Copy out each of the items below line by line, reproducing every entry and mark unchanged.
(begin)
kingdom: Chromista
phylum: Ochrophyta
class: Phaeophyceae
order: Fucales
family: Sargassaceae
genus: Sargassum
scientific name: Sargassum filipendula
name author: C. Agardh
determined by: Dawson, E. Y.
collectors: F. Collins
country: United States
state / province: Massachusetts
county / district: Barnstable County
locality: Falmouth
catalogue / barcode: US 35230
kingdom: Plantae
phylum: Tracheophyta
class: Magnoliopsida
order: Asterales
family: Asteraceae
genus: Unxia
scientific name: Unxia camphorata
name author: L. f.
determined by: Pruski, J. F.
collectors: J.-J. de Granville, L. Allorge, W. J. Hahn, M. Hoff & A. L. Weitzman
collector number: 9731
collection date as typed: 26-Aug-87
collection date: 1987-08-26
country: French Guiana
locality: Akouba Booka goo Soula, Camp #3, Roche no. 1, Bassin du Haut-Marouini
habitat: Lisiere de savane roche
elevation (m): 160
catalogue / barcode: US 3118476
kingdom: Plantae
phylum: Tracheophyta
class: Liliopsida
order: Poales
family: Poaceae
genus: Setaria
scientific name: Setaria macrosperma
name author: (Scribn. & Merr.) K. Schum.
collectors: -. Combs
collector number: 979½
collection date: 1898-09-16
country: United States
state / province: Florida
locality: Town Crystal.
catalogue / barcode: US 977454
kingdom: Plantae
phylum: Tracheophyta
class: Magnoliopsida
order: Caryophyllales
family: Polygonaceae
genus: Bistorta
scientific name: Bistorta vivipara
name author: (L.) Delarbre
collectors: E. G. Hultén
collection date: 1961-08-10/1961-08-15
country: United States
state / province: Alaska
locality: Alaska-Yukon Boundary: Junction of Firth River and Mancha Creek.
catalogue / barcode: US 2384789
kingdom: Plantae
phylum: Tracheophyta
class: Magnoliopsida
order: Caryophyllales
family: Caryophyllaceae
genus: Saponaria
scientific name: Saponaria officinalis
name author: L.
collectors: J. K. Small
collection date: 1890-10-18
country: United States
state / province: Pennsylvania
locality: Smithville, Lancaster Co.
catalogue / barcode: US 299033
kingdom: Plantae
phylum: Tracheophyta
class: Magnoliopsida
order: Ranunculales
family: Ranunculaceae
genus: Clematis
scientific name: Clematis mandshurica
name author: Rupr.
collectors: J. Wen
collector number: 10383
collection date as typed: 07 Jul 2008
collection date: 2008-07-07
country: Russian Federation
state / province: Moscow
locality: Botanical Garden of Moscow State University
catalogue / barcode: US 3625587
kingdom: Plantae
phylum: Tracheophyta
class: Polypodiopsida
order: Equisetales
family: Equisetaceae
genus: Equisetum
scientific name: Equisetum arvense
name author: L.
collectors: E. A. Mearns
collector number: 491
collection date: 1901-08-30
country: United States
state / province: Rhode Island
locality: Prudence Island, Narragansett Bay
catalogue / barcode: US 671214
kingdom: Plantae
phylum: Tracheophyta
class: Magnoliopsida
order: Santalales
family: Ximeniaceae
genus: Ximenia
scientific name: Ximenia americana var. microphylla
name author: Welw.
(end)
FULL SOLUTION =>
kingdom: Chromista
phylum: Ochrophyta
class: Phaeophyceae
order: Fucales
family: Sargassaceae
genus: Sargassum
scientific name: Sargassum filipendula
name author: C. Agardh
determined by: Dawson, E. Y.
collectors: F. Collins
country: United States
state / province: Massachusetts
county / district: Barnstable County
locality: Falmouth
catalogue / barcode: US 35230
kingdom: Plantae
phylum: Tracheophyta
class: Magnoliopsida
order: Asterales
family: Asteraceae
genus: Unxia
scientific name: Unxia camphorata
name author: L. f.
determined by: Pruski, J. F.
collectors: J.-J. de Granville, L. Allorge, W. J. Hahn, M. Hoff & A. L. Weitzman
collector number: 9731
collection date as typed: 26-Aug-87
collection date: 1987-08-26
country: French Guiana
locality: Akouba Booka goo Soula, Camp #3, Roche no. 1, Bassin du Haut-Marouini
habitat: Lisiere de savane roche
elevation (m): 160
catalogue / barcode: US 3118476
kingdom: Plantae
phylum: Tracheophyta
class: Liliopsida
order: Poales
family: Poaceae
genus: Setaria
scientific name: Setaria macrosperma
name author: (Scribn. & Merr.) K. Schum.
collectors: -. Combs
collector number: 979½
collection date: 1898-09-16
country: United States
state / province: Florida
locality: Town Crystal.
catalogue / barcode: US 977454
kingdom: Plantae
phylum: Tracheophyta
class: Magnoliopsida
order: Caryophyllales
family: Polygonaceae
genus: Bistorta
scientific name: Bistorta vivipara
name author: (L.) Delarbre
collectors: E. G. Hultén
collection date: 1961-08-10/1961-08-15
country: United States
state / province: Alaska
locality: Alaska-Yukon Boundary: Junction of Firth River and Mancha Creek.
catalogue / barcode: US 2384789
kingdom: Plantae
phylum: Tracheophyta
class: Magnoliopsida
order: Caryophyllales
family: Caryophyllaceae
genus: Saponaria
scientific name: Saponaria officinalis
name author: L.
collectors: J. K. Small
collection date: 1890-10-18
country: United States
state / province: Pennsylvania
locality: Smithville, Lancaster Co.
catalogue / barcode: US 299033
kingdom: Plantae
phylum: Tracheophyta
class: Magnoliopsida
order: Ranunculales
family: Ranunculaceae
genus: Clematis
scientific name: Clematis mandshurica
name author: Rupr.
collectors: J. Wen
collector number: 10383
collection date as typed: 07 Jul 2008
collection date: 2008-07-07
country: Russian Federation
state / province: Moscow
locality: Botanical Garden of Moscow State University
catalogue / barcode: US 3625587
kingdom: Plantae
phylum: Tracheophyta
class: Polypodiopsida
order: Equisetales
family: Equisetaceae
genus: Equisetum
scientific name: Equisetum arvense
name author: L.
collectors: E. A. Mearns
collector number: 491
collection date: 1901-08-30
country: United States
state / province: Rhode Island
locality: Prudence Island, Narragansett Bay
catalogue / barcode: US 671214
kingdom: Plantae
phylum: Tracheophyta
class: Magnoliopsida
order: Santalales
family: Ximeniaceae
genus: Ximenia
scientific name: Ximenia americana var. microphylla
name author: Welw.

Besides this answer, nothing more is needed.